4. Die Deutsche Angestellten-Gewerkschaft pflichtet dem vorlegenden Gericht bei. Jährlich bleibe knapp ein Viertel aller in Deutschland ausgesprochenen Kündigungen ohne wirksame rechtliche Überprüfung, weil die betroffenen Arbeitnehmer in Kleinbetrieben beschäftigt seien. Das Kündigungsrisiko sei im Kleinbetrieb ungefähr doppelt so groß wie in Betrieben mit einer Beschäftigtenzahl zwischen 20 und 50 Arbeitnehmern, vier Mal größer als in Betrieben mit 300 bis 2.000 Arbeitnehmern und beinahe sieben Mal größer als in Großbetrieben mit über 2.000 Arbeitnehmern. Arbeitgeber von Kleinbetrieben seien erfahrungsgemäß aus freien Stücken nicht bereit, über die Zahlung einer Abfindung zu verhandeln. Die Wirtschaftskraft vieler Kleinbetriebe übersteige diejenige von Großbetrieben. Der Gesetzgeber könne durch Umlage einen Ausgleich schaffen.

5. Die Bundesvereinigung der Deutschen Arbeitgeberverbände und der Bundesverband der Deutschen Industrie halten die Regelung für sachlich gerechtfertigt. Die Sonderstellung der Kleinbetriebe habe sich historisch entwickelt und seit langem in der Praxis bewährt. Sie sei auch aus arbeitsmarktpolitischen Gründen gerechtfertigt. Kleinbetriebe müßten ihren Personalbestand gegebenenfalls auch kurzfristig an die Auftragslage anpassen können. Damit korrespondiere eine höhere Einstellungsbereitschaft bei steigender Nachfrage.

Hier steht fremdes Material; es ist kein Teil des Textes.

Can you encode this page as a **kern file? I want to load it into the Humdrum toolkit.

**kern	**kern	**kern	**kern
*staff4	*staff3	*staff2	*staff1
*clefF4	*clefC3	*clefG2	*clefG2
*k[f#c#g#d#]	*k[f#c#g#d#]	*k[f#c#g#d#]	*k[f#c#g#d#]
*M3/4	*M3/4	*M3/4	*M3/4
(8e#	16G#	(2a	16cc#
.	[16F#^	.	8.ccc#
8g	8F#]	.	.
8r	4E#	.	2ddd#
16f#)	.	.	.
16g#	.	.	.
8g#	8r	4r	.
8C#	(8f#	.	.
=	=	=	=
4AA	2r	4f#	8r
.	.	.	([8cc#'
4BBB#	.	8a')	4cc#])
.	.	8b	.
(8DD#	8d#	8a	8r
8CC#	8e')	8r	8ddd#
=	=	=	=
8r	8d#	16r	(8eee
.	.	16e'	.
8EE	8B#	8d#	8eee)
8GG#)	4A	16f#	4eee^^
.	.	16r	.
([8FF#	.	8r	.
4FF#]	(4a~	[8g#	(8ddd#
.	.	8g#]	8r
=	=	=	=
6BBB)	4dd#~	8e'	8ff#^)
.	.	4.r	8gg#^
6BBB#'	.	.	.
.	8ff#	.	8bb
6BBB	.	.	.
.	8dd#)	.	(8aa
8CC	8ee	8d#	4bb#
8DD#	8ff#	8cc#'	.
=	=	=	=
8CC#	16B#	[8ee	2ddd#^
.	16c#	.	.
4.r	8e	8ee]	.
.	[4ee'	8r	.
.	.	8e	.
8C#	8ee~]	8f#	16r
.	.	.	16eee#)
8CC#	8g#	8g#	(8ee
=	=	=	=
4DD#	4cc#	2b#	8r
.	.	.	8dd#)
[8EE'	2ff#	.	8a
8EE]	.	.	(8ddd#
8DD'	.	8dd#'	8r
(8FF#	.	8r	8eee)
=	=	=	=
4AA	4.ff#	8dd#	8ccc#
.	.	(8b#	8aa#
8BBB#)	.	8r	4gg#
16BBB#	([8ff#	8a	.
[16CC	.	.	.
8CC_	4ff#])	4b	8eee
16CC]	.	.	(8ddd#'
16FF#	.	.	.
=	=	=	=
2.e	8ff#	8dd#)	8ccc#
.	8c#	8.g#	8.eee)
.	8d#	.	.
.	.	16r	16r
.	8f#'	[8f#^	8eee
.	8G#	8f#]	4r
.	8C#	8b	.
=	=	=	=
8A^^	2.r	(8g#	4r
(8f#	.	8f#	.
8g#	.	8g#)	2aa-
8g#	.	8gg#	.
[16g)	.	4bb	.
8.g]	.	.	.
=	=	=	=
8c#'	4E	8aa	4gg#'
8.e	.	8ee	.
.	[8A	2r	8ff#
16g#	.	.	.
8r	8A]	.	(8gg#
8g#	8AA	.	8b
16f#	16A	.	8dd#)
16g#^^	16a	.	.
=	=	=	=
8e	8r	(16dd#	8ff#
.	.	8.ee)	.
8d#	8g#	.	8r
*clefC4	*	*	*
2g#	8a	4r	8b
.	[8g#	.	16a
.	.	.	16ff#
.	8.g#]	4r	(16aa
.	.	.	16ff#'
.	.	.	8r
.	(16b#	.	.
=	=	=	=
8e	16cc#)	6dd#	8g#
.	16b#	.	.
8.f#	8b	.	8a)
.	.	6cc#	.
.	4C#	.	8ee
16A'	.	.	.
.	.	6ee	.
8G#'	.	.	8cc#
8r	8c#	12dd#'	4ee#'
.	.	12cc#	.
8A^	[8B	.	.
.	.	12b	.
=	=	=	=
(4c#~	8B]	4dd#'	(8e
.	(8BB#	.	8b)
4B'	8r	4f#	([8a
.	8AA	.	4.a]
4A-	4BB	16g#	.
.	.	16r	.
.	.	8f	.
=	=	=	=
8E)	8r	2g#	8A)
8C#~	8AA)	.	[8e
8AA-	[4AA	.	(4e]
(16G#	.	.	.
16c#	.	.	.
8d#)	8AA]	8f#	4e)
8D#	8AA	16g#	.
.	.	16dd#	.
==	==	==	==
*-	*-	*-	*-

Kleinbetriebe verfügten über eine geringere Kapitaldecke als Großbetriebe. Der aus den hohen Anforderungen an die soziale Rechtfertigung einer Kündigung resultierende faktische Zwang zur Weiterbeschäftigung sowie die hohen Verwaltungs- und Prozeßkosten könnten zu einer überproportionalen finanziellen Belastung führen. Das Betriebsklima in Kleinbetrieben sei wegen der persönlichen Bindungen anfälliger als in Großbetrieben. Abfindungen im Rahmen von Vergleichen beruhten auf dem Grundsatz der Vertragsfreiheit und nicht auf Vorschriften des Kündigungsschutzgesetzes.

B.

Die zur Prüfung gestellte Norm war nach Maßgabe der Entscheidungsgründe mit dem Grundgesetz vereinbar.

I.

Vorrangig ist sie am Maßstab des Art. 12 Abs. 1 GG zu messen.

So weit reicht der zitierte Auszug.